Lair of Dreams

“The Grant Hotel, please.”


The rain was coming down; the taxi’s windshield wipers beat in time to some unseen metronome as they cleared the fogging glass. Evie peered out the taxi window at the study in smoke, fog, snow, and neon that was Manhattan’s Theater District at this late hour. A lightbulb-ringed theater bill featured an illustration of a tuxedoed man in a turban holding out his hands like a soothsayer while comely chorines danced under his enchanting sway. A sash at the top read COMING SOON—THE ZIEGFELD FOLLIES IN DIVINERS FEVER! A MAGICAL, MUSICAL REVUE!

Diviners were big and getting bigger, but so far, no Diviner was bigger than Evie O’Neill. If only James were around to see her now. Evie traced the empty space at her neck where the half-dollar pendant from her brother used to rest, a reflex.

A billboard for Marlowe Industries loomed above the jostling cab as they waited for the light to change. The billboard showed a silhouette of the great man himself, his arm gesturing to some nebulous future defined only by rays of sunshine. Marlowe Industries. The future of America.

“He’s coming to town soon, you know,” the taxi driver said.

Evie rubbed her temples to keep the headache at bay. “Who?”

“Mr. Marlowe.”

“You don’t say.”

“I do say! He’s breaking ground out in Queens for that whatchamacallit—that exhibition he’s planning. Traffic’ll be murder that day. I tell ya, he’s already given us the good life—automobiles, aeroplanes, medicine, and who knows what else. Now, that’s a great American.” The cabbie cleared his throat. “Say, uh, ain’t you the Sweetheart Seer?”

Evie sat up, thrilled to be recognized. “Guilty as charged.”

“I thought so! My wife loves your radio show! Wait’ll I tell her I drove you in my cab. She’ll have kittens!”

“Jeepers, I hope not. I’m all out of cigars.”

The light changed and the cab turned left off the arterial throughway of Broadway, following the narrow tributary of Forty-seventh Street east toward Beekman Place and the Grant.

“You’re the little lady who helped the cops catch the Pentacle Killer.” The cabbie whistled. “The way he butchered all those people. Taking that poor girl’s eyes? Stringing that fella up in Trinity Cemetery with his tongue cut out? Skinning that chorus girl and—”

“Yes, I remember,” Evie interrupted, hoping he would take the hint.

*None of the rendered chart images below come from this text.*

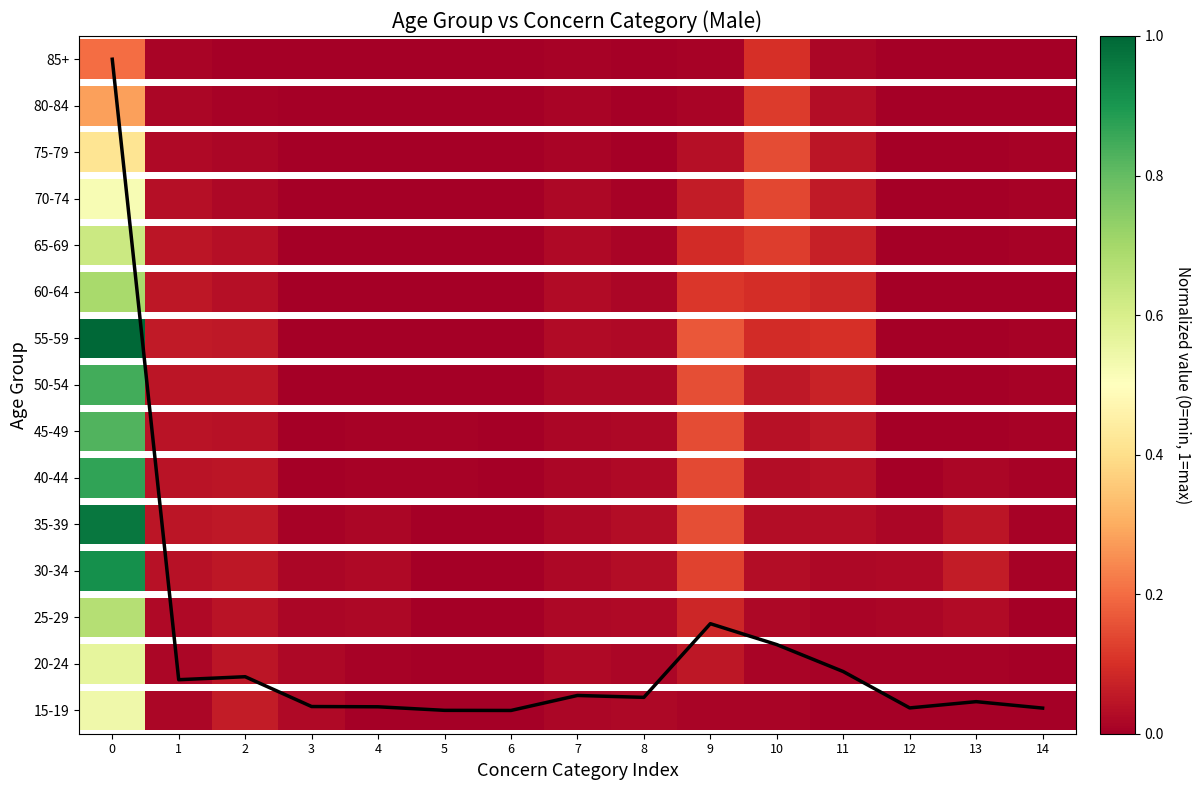

How many values exceed 0?

14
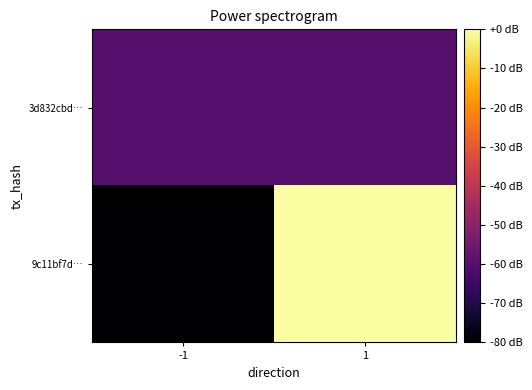

Reading left to right, extract all data points from this chart.

9c11bf7d…: -1=-80	1=0
3d832cbd…: -1=-60	1=-60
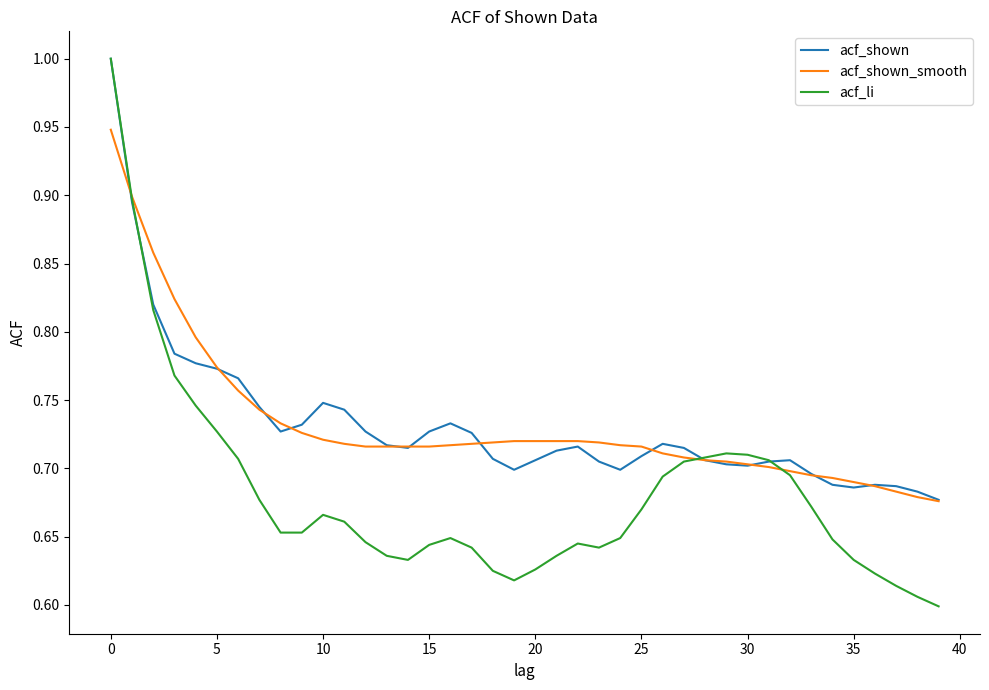

Which series has the widest spread of values?

acf_li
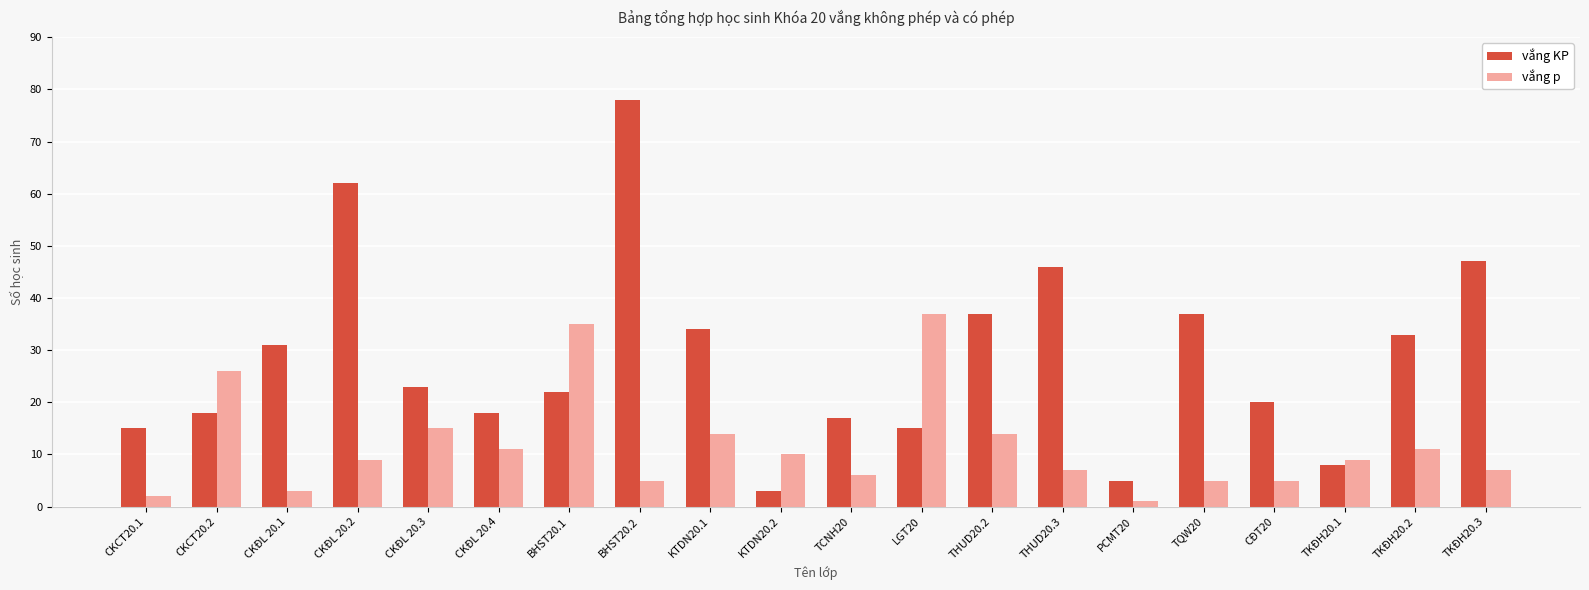

Where is vắng p nearest to the value 19?

CKĐL 20.3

“What kind of person does that? What’s this world coming to?” The cabbie shook his head. “It’s these foreigners coming over, bringing trouble. And disease. You hear there’s some kinda sleeping sickness now? Already got about ten people with new cases every day. Heard it started in Chinatown and spread to the Italians and Jews.” He shook his head. “Foreigners. Oughta t’row ’em all out, you want my opinion.”

I don’t, Evie thought.

“There’s talk the killer—that John Hobbes fella—wasn’t even human. That he was some kinda ghost.” The cabbie’s eyes met hers in the rearview mirror for a moment, seeking either confirmation or dismissal.

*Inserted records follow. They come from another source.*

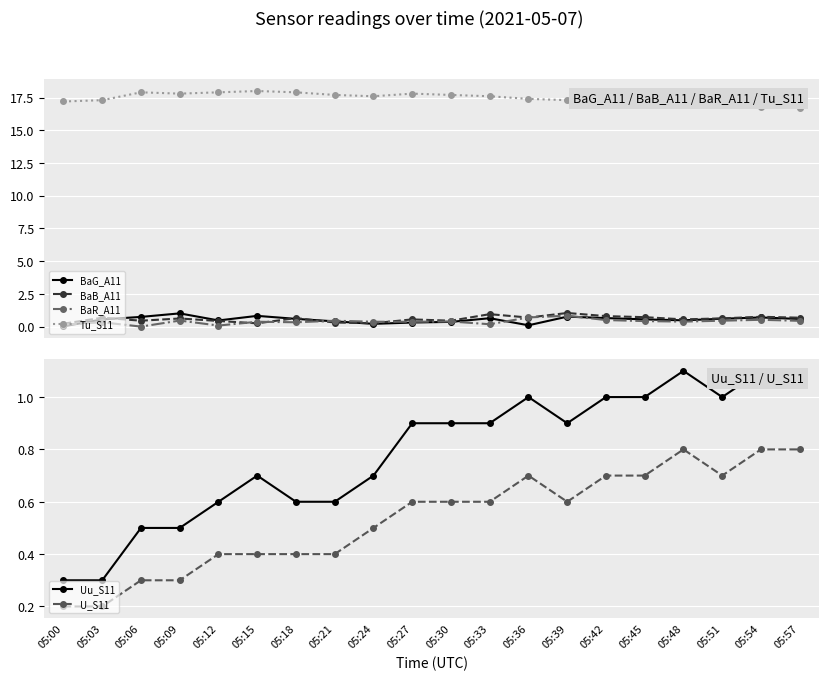

How many lines are shown in the chart?

6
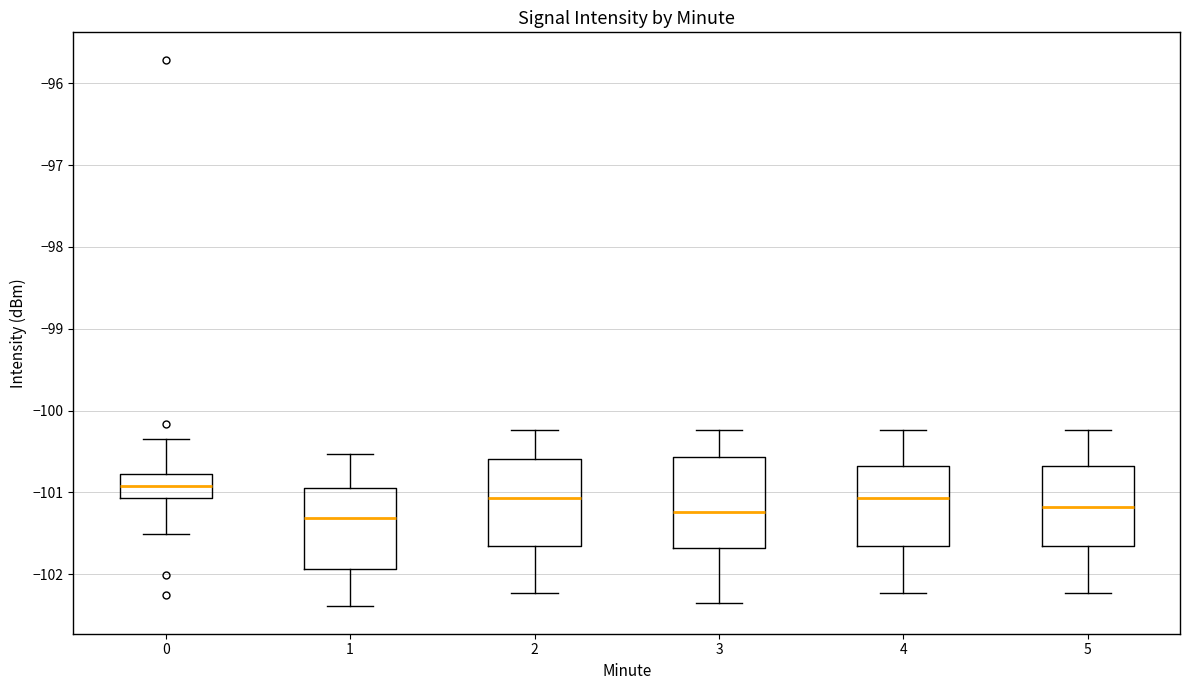

Reading left to right, read every box against the y-axis: the position of its median line, the range the box covers, and the ends of its whiskers. The values are not printed on the chart, so give them approximately, as read against the axis.

0: median -100.9, box -101.1 to -100.8, whiskers -101.5 to -100.3
1: median -101.3, box -101.9 to -100.9, whiskers -102.4 to -100.5
2: median -101.1, box -101.7 to -100.6, whiskers -102.2 to -100.2
3: median -101.2, box -101.7 to -100.6, whiskers -102.3 to -100.2
4: median -101.1, box -101.7 to -100.7, whiskers -102.2 to -100.2
5: median -101.2, box -101.7 to -100.7, whiskers -102.2 to -100.2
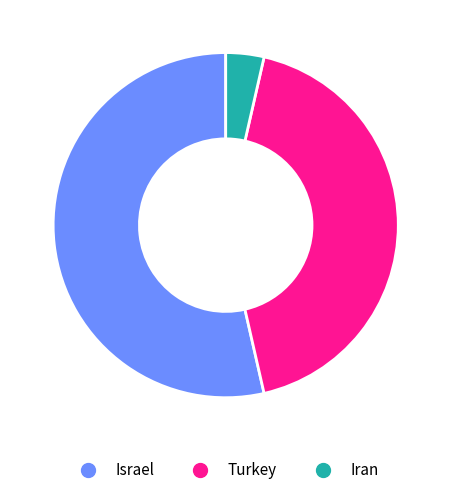

Rank the categories by value from highest to lowest.

Israel, Turkey, Iran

Evie wondered what the cabbie would say if she told him the truth—that John Hobbes was most definitely not of this earth. He was worse than any demon imaginable, and she’d barely escaped with her life.

Evie looked away. “People say all sorts of things, don’t they? Oh, look. Here we are!”

The driver pulled up to the monolithic splendor that was the Grant Hotel. Through the cab window, Evie spied a scrum of reporters staked out on the hotel steps, smoking and trading gossip. As she exited the cab, they dropped their cigarettes along with whatever gossip du jour held their fickle interest and surged forward to greet her, shouting over one another: “Miss O’Neill! Miss O’Neill! Evie, be a real sweetheart and look this way!”

Evie obliged them, posing with a smile.

“How was the show tonight, Miss O’Neill?” one asked.

“You tell me, Daddy.”

“Find out anything interesting?”

“Oh, lots of things. But a lady never tells—unless it’s on the radio for money,” Evie said, making them laugh.

One smirking reporter leaning against the side of the hotel called out to Evie: “Whaddaya think about all these Diviners coming forward now that you let the cat out of the bag on your own talents?”

Evie gave the reporter a tight smile. “I think it’s swell, Mr. Woodhouse.”

T. S. Woodhouse raised an eyebrow. “Do you?”

Evie fixed him with a stare. “Sure. Perhaps we’ll start our own nightclub—hoofers and hocus-pocus. If you’re nice, we’ll even let you in.”

“Maybe you’ll have your own union,” another reporter joked.

“There are some folks who say the Diviners are no better than circus freaks. That they’re dangerous. Un-American,” T. S. Woodhouse pressed.

“I’m as American as apple pie and bribery,” Evie cooed to more laughter.